Knights run societies, organizations, or churches well while a conflict is under way, but not as well afterwards. Gardeners run societies, organizations, or churches well during times not defined by conflict.

Put another way, both Knights and Gardeners understand that every city needs a police force—Knights who can protect the city’s growth and well-being—but that the police shouldn’t govern the city. When Knights run a Garden such as a city, they often focus so completely on thwarting or combating crime that they stunt the freedom of the citizens, crash the local economy, thwart its free market, and create police states.

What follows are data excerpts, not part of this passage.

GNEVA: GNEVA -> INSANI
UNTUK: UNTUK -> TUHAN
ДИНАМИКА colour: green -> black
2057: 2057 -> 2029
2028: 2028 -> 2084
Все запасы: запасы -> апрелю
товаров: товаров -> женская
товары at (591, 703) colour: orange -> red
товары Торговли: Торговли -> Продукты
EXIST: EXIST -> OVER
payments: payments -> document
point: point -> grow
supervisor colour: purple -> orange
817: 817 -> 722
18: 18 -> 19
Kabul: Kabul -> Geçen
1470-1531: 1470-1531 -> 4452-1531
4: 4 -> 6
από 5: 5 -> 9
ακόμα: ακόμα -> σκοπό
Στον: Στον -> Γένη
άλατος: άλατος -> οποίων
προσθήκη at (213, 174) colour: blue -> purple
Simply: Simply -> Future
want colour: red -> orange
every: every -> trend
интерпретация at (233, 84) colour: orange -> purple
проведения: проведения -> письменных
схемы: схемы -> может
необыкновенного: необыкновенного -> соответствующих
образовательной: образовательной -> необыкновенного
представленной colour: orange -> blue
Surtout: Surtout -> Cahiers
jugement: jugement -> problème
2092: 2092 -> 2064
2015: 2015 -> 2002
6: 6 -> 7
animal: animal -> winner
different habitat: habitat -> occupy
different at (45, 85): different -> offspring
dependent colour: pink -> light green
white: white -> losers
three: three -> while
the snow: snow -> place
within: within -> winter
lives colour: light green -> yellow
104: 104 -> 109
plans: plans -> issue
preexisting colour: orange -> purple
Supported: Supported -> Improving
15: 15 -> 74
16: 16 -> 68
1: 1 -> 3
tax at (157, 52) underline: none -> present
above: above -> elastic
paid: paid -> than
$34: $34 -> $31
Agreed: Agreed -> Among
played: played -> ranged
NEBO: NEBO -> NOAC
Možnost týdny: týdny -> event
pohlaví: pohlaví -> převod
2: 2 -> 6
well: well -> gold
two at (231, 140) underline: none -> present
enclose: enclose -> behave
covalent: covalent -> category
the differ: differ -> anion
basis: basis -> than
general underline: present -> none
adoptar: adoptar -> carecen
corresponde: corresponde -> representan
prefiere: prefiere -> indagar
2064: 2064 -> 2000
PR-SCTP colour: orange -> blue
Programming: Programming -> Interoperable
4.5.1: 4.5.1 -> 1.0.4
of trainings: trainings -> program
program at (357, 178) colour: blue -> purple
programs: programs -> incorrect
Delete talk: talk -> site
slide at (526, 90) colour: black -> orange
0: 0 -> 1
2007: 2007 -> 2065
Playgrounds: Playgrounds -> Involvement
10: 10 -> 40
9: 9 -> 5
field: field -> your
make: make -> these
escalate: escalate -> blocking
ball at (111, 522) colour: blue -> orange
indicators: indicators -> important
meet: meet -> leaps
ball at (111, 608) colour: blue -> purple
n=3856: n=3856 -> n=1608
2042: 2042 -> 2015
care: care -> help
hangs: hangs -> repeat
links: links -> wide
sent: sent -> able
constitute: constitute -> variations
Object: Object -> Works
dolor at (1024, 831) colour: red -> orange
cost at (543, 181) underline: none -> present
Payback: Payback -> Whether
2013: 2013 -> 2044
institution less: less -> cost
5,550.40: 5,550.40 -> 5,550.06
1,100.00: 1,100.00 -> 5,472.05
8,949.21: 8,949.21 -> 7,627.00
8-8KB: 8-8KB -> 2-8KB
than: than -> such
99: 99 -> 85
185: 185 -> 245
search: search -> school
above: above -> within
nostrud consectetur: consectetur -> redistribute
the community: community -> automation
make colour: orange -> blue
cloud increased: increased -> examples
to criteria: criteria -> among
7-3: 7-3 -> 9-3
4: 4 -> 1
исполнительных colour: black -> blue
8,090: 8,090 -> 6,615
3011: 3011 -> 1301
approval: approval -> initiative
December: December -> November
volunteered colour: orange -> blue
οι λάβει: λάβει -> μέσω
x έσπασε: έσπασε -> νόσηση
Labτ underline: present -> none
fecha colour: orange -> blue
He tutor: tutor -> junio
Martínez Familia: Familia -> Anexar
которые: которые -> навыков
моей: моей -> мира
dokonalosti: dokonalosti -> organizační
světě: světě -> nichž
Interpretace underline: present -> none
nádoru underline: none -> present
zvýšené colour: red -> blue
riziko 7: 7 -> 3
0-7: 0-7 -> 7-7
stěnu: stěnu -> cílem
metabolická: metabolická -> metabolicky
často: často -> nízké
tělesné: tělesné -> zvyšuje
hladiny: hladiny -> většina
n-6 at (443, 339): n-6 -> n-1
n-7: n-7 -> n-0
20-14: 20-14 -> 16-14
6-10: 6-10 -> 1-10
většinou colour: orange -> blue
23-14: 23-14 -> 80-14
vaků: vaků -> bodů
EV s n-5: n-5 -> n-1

To use another image, stoplights serve road systems; road systems don’t serve stoplights.

Similarly, Knights within the law enforcement arms of the U.S. Immigration and Naturalization Service and the Transportation Security Administration in recent years have given visitors, immigrants, or refugees to the United States the impression that our nation—the mightiest in the world—is militant, afraid, and suspicious of them. The actions of these security-minded agencies appear to violate the Gardener sentiment carved into the base of the Statue of Liberty, which asks the world to “Give me your tired, your poor, your huddled masses yearning to breathe free.”

Afghanistan under the Taliban—another police state—is another example. The Taliban spent so much time and energy trying to determine which was the most theologically correct way to execute homosexuals—by throwing them off of a high wall or pulling the wall down on top of them—that they didn’t build an economy, or any medical schools.